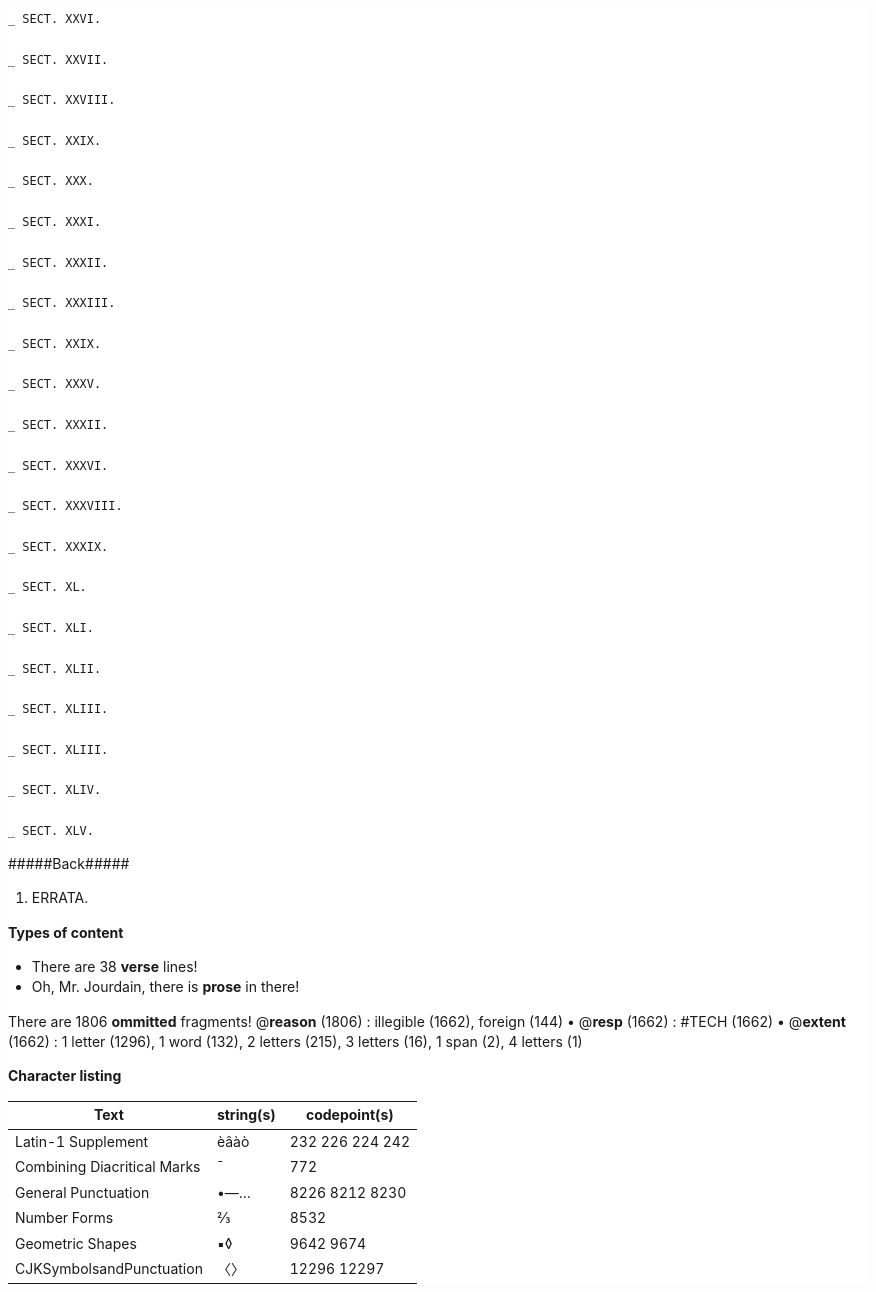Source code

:     _ SECT. XXVI.

    _ SECT. XXVII.

    _ SECT. XXVIII.

    _ SECT. XXIX.

    _ SECT. XXX.

    _ SECT. XXXI.

    _ SECT. XXXII.

    _ SECT. XXXIII.

    _ SECT. XXIX.

    _ SECT. XXXV.

    _ SECT. XXXII.

    _ SECT. XXXVI.

    _ SECT. XXXVIII.

    _ SECT. XXXIX.

    _ SECT. XL.

    _ SECT. XLI.

    _ SECT. XLII.

    _ SECT. XLIII.

    _ SECT. XLIII.

    _ SECT. XLIV.

    _ SECT. XLV.

#####Back#####

1. ERRATA.

**Types of content**

  * There are 38 **verse** lines!
  * Oh, Mr. Jourdain, there is **prose** in there!

There are 1806 **ommitted** fragments! 
 @__reason__ (1806) : illegible (1662), foreign (144)  •  @__resp__ (1662) : #TECH (1662)  •  @__extent__ (1662) : 1 letter (1296), 1 word (132), 2 letters (215), 3 letters (16), 1 span (2), 4 letters (1)

**Character listing**


|Text|string(s)|codepoint(s)|
|---|---|---|
|Latin-1 Supplement|èâàò|232 226 224 242|
|Combining             Diacritical Marks|̄|772|
|General Punctuation|•—…|8226 8212 8230|
|Number Forms|⅔|8532|
|Geometric Shapes|▪◊|9642 9674|
|CJKSymbolsandPunctuation|〈〉|12296 12297|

◆ ◆ ◆ ◆ ◆ ◆ ◆

• **What is expected**: Every line from the one containing "226 224 242|" through the final line of the data above is to be restated word for word, and nothing more.

• **Finished task**:
|Latin-1 Supplement|èâàò|232 226 224 242|
|Combining             Diacritical Marks|̄|772|
|General Punctuation|•—…|8226 8212 8230|
|Number Forms|⅔|8532|
|Geometric Shapes|▪◊|9642 9674|
|CJKSymbolsandPunctuation|〈〉|12296 12297|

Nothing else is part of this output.